On 9 March 2018, the Bermuda Bar Council held a hastily-convened Special General Meeting of the Bermuda Bar Association for the sole purpose of debating and voting on the potential re-introduction of a local Queen’s Counsel appointment scheme in Bermuda.
What was the reason for such haste?
The President of the Bermuda Bar Council explained that the issue had been the subject of an inconclusive consultation exercise on the part of the Bar Council in 2014, but that the issue had now become ripe for active debate and a potential vote by the membership, in light of the news that a member of the Bermuda Bar (who happened to be dual-qualified in England and Wales as well) had recently been appointed as a Queen’s Counsel of England and Wales.

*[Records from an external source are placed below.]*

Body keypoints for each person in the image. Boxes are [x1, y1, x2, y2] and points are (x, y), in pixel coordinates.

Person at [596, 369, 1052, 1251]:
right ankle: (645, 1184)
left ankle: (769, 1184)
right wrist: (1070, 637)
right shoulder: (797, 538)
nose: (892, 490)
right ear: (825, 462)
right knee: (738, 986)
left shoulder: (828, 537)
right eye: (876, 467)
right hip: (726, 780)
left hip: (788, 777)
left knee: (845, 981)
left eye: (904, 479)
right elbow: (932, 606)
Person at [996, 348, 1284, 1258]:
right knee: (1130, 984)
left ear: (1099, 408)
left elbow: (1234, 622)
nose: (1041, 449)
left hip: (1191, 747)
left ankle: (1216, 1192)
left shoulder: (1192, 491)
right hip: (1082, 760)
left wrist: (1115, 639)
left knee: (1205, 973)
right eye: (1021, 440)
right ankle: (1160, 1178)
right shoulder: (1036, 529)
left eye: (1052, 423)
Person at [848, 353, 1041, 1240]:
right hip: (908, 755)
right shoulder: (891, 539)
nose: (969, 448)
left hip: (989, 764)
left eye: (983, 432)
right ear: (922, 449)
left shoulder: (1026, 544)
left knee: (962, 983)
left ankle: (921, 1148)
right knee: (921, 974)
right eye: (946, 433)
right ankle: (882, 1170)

The SGM did not get off to a smooth start, as a matter of procedure, since various members of the Bermuda Bar Association pointed out that the wording of the proposed resolution (the subject of the Bar Council’s requisition notice) did not appear to reflect the Bar Council’s own intentions, nor the views of the majority of members present at the meeting.
Various members of the Bermuda Bar Association also expressed dissatisfaction with the lack of (accurate and complete) information provided in support of the Bar Council’s proposals, and the apparent haste with which the SGM had been requisitioned and scheduled.
In the circumstances, the majority of members voted in favour of a motion to adjourn the SGM, on the basis that ‘the QC issue’ would be given further consideration by the Bermuda Bar Council, and then brought back to the membership either at the Annual General Meeting scheduled for April 2018, or on a date as reasonably practicable thereafter.
As to the substance of ‘the QC issue’, various views were expressed by certain members of the Bermuda Bar Association and the Bermuda Bar Council in the course of a short debate, but it would be very hard to suggest that any consensus view emerged, as a basis of that short debate.